2.2.Die Beklagte argumentiert, der Staat Österreich habe keinen Nachweis für die Erforderlichkeit des Glücksspielmonopols erbracht. Allerdings ist die Beschränkung von Online-Glücksspielen bereits ihrem Wesen nach geeignet, die Gelegenheiten zum Glücksspiel einzuschränken und damit die im allgemeinen Interesse gelegenen und durch das Unionsrecht anerkannten Ziele der Beschränkung des Angebots von Glücksspielen zu erreichen, nämlich die Verhinderung von Straftaten und die Veranstaltung von Glücksspielen ausschließlich zu gewerblichen Gewinnzwecken sowie die Vermeidung einer übermäßigen Anregung zur Teilnahme an solchen durch unreglementierte Konkurrenz (1 Ob 229/20p). Für diese Beurteilung bedarf es keiner – in einem Zivilprozess zwischen einem Verbraucher und einem Online-Spieleanbieter auch gar nicht einholbaren – Darlegung des Staates Österreich.

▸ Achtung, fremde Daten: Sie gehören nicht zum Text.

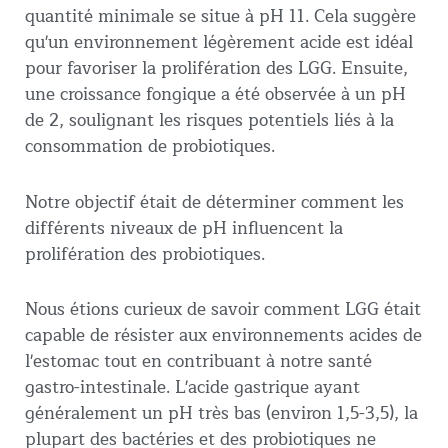
quantité minimale se situe à pH 11. Cela suggère
qu'un environnement légèrement acide est idéal
pour favoriser la prolifération des LGG. Ensuite,
une croissance fongique a été observée à un pH
de 2, soulignant les risques potentiels liés à la
consommation de probiotiques.
Notre objectif était de déterminer comment les
différents niveaux de pH influencent la
prolifération des probiotiques.
Nous étions curieux de savoir comment LGG était
capable de résister aux environnements acides de
l'estomac tout en contribuant à notre santé
gastro-intestinale. L'acide gastrique ayant
généralement un pH très bas (environ 1,5-3,5), la
plupart des bactéries et des probiotiques ne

2.3.Die Beklagte meint, die Neuregelung des § 14 GSpG hätte gemäß der Notifizierungsrichtlinie der Europäischen Kommission mitgeteilt werden müssen. Auch zu diesem Thema nahm der Oberste Gerichtshof bereits mehrfach Stellung und gelangte zum Ergebnis, dass § 14 GSpG keine Norm ist, die gerade für Online-Glücksspiele erlassen wurde; daher ist sie auch keine Vorschrift im Sinne des Artikel 1 Nr 5 der Transparenz-Richtlinie. Es handelt sich um eine Regelung, mit der die Ausübung bzw das Angebot von Glücksspieldienstleistungen von einer vorherigen Erlaubnis abhängig gemacht wird. Die Bestimmung normiert aber kein darüber hinausgehendes Verbot im Sinne des Artikel 1 Nr 11 zweiter Fall der Transparenz-Richtlinie und auch kein de facto-Verbot; es besteht daher keine Notifikationsverpflichtung im Sinne des Artikel 1 der Transparenz-Richtlinie (3 Ob 200/21i). Das Berufungsgericht schließt sich diesen Ausführungen an.

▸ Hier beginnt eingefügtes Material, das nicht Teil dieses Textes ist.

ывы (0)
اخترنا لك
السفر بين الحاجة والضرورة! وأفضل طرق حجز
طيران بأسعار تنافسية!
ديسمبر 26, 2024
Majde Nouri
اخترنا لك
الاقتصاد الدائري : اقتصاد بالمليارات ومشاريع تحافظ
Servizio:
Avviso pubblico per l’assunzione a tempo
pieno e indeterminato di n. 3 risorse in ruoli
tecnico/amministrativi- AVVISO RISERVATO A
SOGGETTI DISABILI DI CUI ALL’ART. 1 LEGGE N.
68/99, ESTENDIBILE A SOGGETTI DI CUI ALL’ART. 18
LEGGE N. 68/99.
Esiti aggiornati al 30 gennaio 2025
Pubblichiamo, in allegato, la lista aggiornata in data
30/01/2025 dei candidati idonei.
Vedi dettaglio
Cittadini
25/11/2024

2.4.Die Beklagte behauptet, in jedem Fall seien die zwischen den Streitteilen abgeschlossenen Glücksspielverträge nicht nichtig gewesen, die Klägerin könne ihren Verlust daher nicht zurückfordern. Nach ständiger Rechtsprechung des Obersten Gerichtshofs ist aber die Durchführung einer Ausspielung, für die nach den Bestimmungen des GSpG eine Konzession erforderlich wäre, welche aber nicht erteilt wurde, ein verbotenes Glücksspiel. Verbotene Spiele erzeugen nicht einmal eine Naturalobligation. Der Verlierer kann die gesamte Spielschuld zurückfordern, ohne dass dem die Bestimmungen des § 1174 Abs 1 Satz 1 ABGB oder § 1432 ABGB entgegenstünden, weil die Leistung nicht „zur Bewirkung“ der unerlaubten Handlung, sondern als Einsatz erbracht wurde. Den Rückforderungsanspruch zu verweigern widerspräche dem Zweck der Glücksspielverbote (vgl RS0134152, RS0025607 [T1] [T7]; 8 Ob 21/24g mwN).

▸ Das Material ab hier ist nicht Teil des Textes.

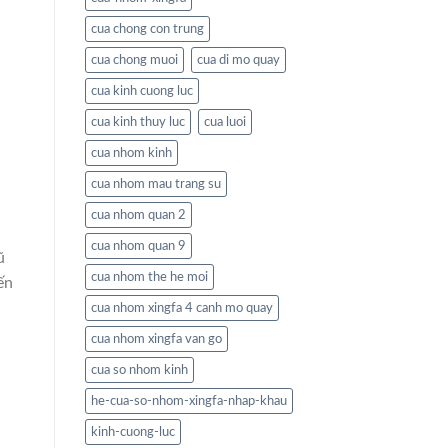
cua chong con trung
cua chong muoi
cua di mo quay
cua kinh cuong luc
cua kinh thuy luc
cua luoi
cua nhom kinh
cua nhom mau trang su
cua nhom quan 2
cua nhom quan 9
ũ
cua nhom the he moi
ến
cua nhom xingfa 4 canh mo quay
cua nhom xingfa van go
cua so nhom kinh
he-cua-so-nhom-xingfa-nhap-khau
kinh-cuong-luc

2.5.Zuletzt wendet sich die Berufungswerberin gegen den Zinsenzuspruch des Erstgerichts. Voraussetzung für den Beginn des Zinsenlaufes sei die schuldhafte Nichtzahlung einer Forderung durch die Beklagte im Fälligkeitszeitpunkt, sohin ein Verzug. Die Fälligkeit sei erst mit der Zustellung der Klage eingetreten. Dabei verkennt die Berufungswerberin jedoch, dass der Bereicherungsschuldner nach ständiger Rechtsprechung die mit dem gesetzlichen Zinssatz pauschalierten Nutzungen eines von ihm zu erstattenden Geldbetrags unabhängig vom Eintritt des Verzugs herauszugeben hat (4 Ob 46/13p 7 Ob 10/20a), womit auch der Zinsenzuspruch durch das Erstgericht nicht zu beanstanden ist. Es ist zwar richtig, dass in vereinzelten Entscheidungen von Rechtsmittelgerichten (so wie in der Berufung zitiert: OLG Graz 6 R 244/22d; OLG Wien 16 R 205/22t) ein anderer Standpunkt vertreten wurde. Die oben referierte Rechtsansicht – der sich das Berufungsgericht anschließt – entspricht jedoch der völlig überwiegenden Rechtsprechung der Oberlandesgerichte (so zB: OLG Wien: 16 R 4/23k, 16 R 220/22y, 16 R 183/22g, 13 R 228/22b, 12 R 137/22b, 12 R 30/22a, OLG Graz: 2 R 212/22x; OLG Linz: 15 R 161/22i, 2 R 154/22p, 4 R 174/22v).
Die Berufung musste daher erfolglos bleiben.
3.Die Kostenentscheidung beruht auf §§ 50, 41 ZPO.
4.Da gesicherte Rechtsprechung des Obersten Gerichtshofs zu sämtlichen behandelten Aspekten besteht, von der das Berufungsgericht nicht abweicht, war die Revision mangels Vorliegens einer erheblichen Rechtsfrage im Sinn des § 502 Abs 1 ZPO nicht zuzulassen.